%%

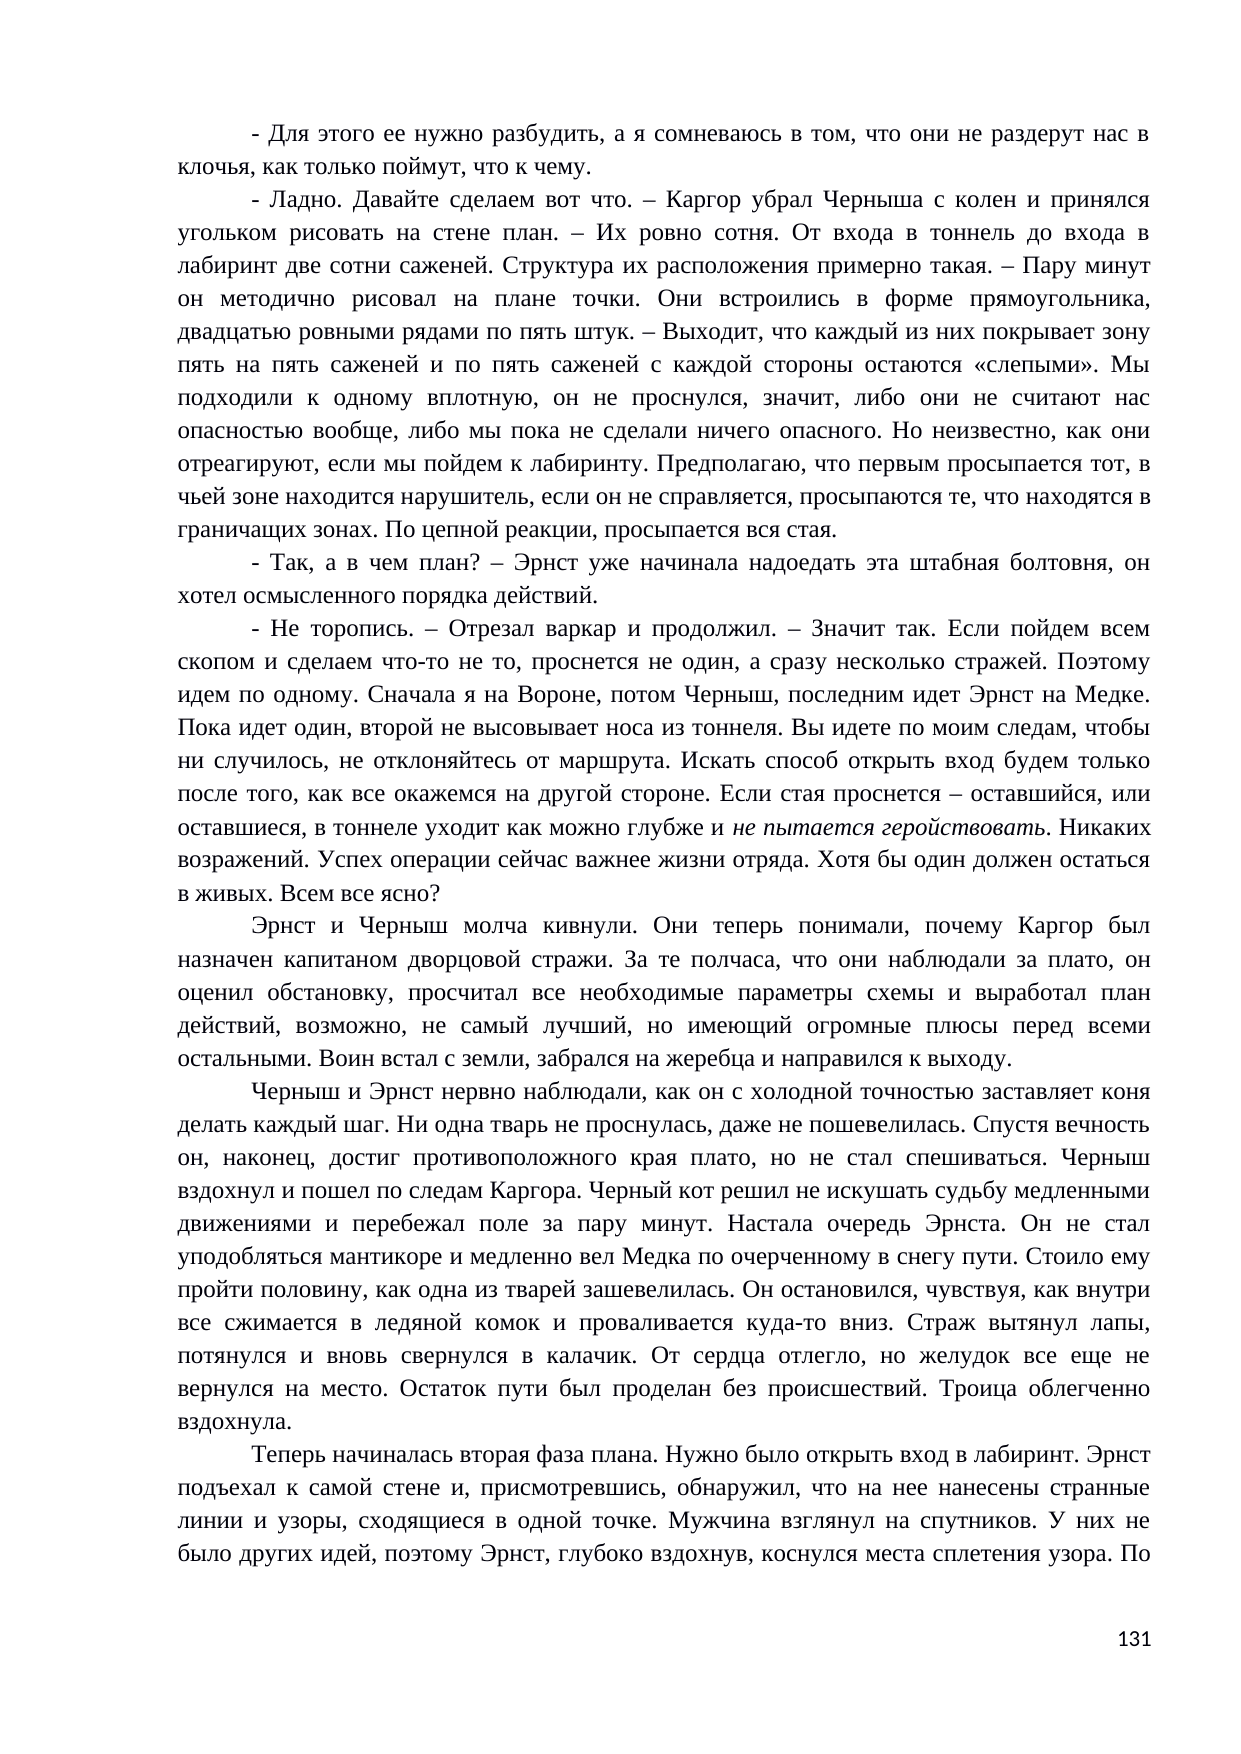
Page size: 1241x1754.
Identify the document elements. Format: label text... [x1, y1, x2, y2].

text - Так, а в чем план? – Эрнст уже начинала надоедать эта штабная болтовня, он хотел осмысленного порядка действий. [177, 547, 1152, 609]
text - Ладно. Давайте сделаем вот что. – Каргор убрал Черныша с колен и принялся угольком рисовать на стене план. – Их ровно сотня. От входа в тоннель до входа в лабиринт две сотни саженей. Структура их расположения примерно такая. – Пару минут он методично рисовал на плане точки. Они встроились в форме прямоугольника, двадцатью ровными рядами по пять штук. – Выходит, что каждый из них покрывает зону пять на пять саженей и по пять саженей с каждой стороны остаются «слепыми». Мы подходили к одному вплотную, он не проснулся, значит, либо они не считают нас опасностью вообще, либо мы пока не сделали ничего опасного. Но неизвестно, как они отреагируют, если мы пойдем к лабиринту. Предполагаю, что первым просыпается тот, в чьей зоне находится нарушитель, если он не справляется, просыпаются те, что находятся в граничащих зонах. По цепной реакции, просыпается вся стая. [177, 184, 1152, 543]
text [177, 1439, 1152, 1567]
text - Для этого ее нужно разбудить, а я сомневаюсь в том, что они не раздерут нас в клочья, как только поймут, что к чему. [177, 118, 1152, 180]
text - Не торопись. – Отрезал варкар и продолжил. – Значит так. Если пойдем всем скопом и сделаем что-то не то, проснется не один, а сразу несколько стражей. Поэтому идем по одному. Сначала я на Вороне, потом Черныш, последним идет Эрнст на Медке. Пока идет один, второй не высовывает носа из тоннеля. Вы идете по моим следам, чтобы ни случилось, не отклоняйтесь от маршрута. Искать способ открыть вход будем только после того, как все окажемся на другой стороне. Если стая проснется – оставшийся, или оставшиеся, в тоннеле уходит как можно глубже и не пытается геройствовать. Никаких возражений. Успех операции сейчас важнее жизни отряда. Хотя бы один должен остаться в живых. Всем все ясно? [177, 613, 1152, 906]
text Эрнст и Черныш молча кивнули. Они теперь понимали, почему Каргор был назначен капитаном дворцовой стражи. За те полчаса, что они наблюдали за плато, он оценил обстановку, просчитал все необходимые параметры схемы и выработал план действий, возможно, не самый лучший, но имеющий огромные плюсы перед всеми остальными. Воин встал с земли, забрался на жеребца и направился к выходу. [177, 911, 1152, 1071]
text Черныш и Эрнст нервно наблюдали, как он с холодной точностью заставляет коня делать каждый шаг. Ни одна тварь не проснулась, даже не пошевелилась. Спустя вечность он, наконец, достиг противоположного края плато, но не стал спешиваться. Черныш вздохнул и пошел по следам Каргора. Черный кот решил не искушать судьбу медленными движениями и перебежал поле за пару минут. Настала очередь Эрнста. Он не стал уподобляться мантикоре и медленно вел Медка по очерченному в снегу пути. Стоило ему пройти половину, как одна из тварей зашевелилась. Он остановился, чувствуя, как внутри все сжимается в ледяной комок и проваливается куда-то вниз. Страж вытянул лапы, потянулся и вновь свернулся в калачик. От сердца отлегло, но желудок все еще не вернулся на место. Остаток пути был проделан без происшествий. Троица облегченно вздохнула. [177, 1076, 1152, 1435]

%%
%%

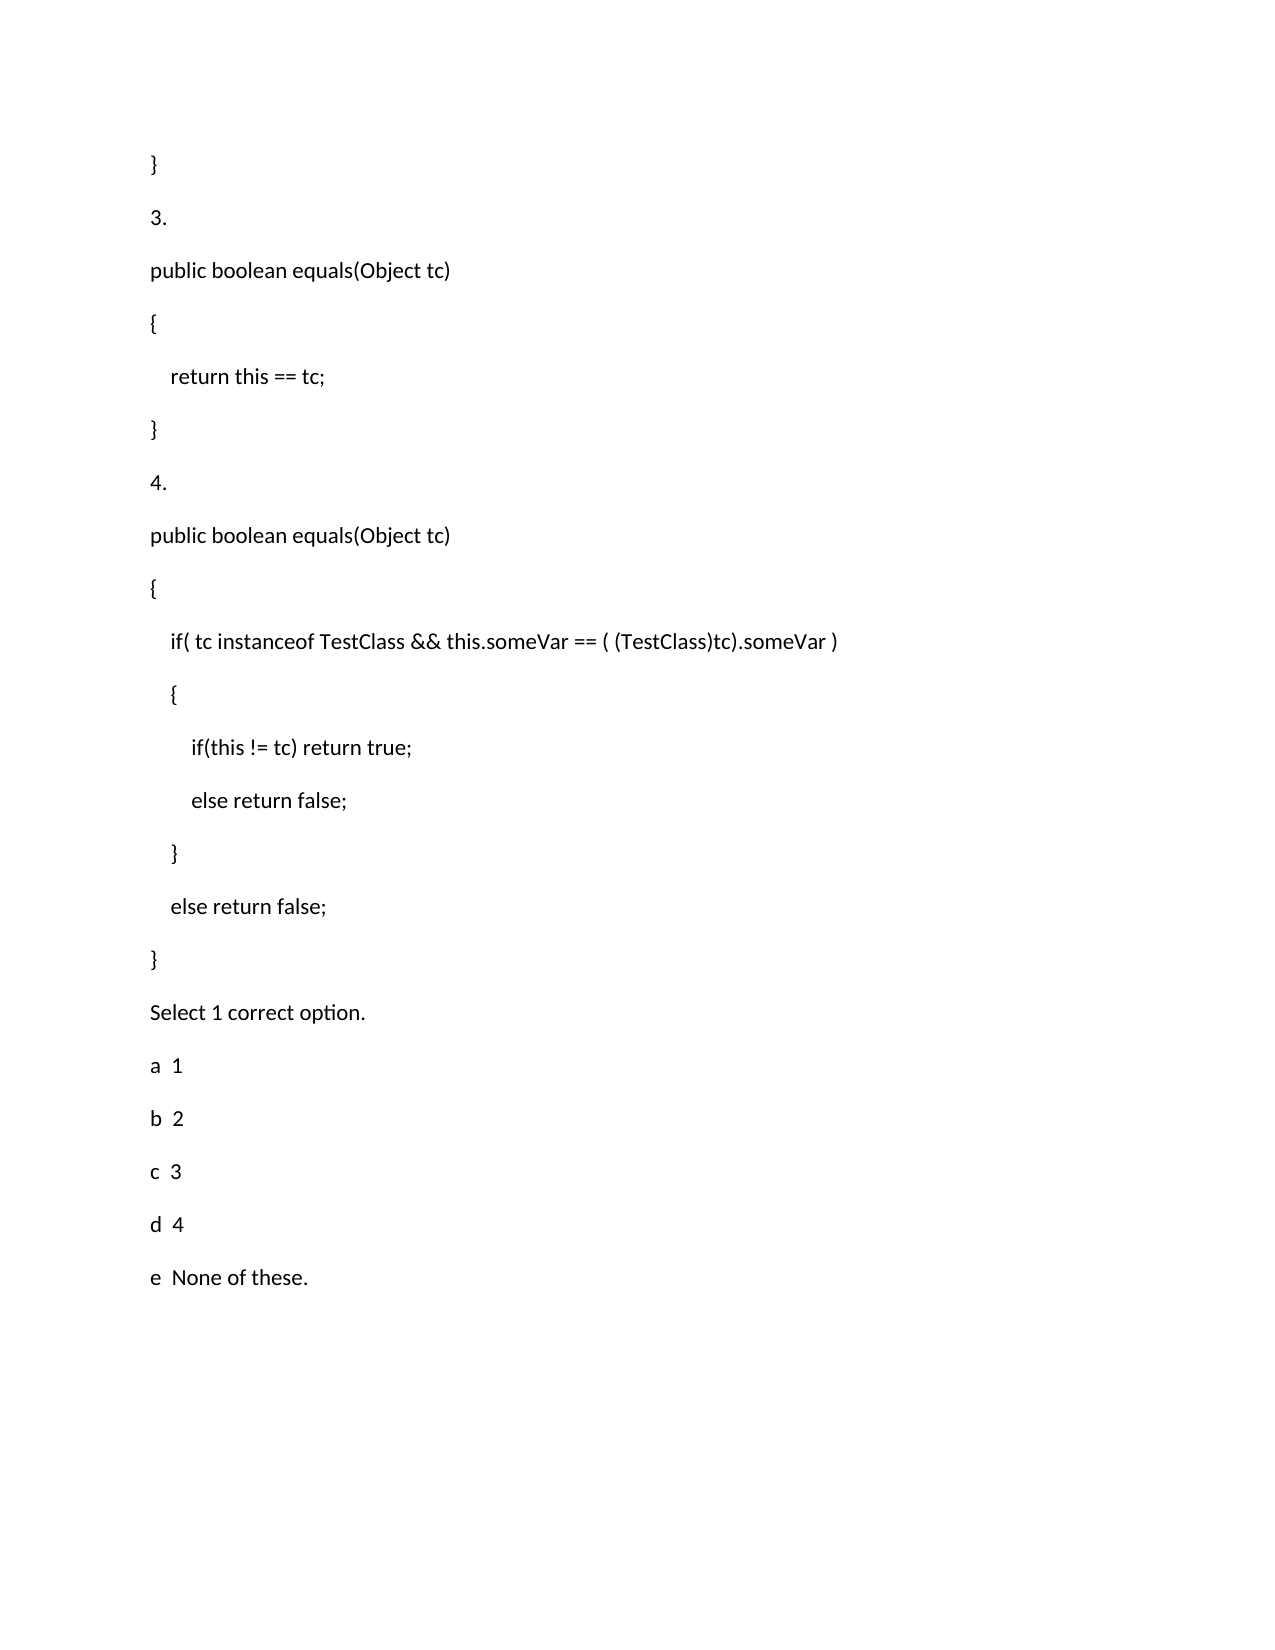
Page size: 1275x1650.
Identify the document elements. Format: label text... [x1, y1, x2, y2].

%%
%%

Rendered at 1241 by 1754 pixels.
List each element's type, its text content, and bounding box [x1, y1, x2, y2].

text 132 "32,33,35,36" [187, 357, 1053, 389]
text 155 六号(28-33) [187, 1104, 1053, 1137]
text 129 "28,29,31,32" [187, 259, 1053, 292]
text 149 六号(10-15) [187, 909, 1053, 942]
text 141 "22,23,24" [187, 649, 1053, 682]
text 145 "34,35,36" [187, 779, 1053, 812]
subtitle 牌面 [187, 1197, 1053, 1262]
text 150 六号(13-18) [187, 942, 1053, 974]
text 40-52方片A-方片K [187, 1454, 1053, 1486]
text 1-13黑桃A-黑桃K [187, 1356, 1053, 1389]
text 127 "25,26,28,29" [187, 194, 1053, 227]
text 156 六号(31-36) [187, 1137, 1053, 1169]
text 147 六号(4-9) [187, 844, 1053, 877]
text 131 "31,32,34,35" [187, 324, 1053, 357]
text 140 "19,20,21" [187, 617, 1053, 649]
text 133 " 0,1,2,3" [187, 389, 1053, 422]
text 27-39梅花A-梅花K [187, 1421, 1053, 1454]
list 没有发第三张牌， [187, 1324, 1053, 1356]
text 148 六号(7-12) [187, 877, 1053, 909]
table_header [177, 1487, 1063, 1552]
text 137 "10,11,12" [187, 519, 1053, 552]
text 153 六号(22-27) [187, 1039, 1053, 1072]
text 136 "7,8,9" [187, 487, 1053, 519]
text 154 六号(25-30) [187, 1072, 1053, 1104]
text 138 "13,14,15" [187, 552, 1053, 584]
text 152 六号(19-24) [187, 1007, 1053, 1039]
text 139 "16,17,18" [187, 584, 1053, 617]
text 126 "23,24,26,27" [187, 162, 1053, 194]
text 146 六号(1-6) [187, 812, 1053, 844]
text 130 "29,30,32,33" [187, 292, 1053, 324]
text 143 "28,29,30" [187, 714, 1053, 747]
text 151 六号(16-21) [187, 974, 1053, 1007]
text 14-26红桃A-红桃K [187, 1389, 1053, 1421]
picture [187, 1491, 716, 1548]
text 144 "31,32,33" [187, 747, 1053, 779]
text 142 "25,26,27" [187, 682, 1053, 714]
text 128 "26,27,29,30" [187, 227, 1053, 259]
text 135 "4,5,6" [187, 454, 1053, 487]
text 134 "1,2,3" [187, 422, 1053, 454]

%%

_TASK PROMPT_
All lines in the data that contain the word "Page" should be copied.

_OUTPUT OF THE EXERCISE_
Page size: 1241x1754.
Page size: 1275x1650.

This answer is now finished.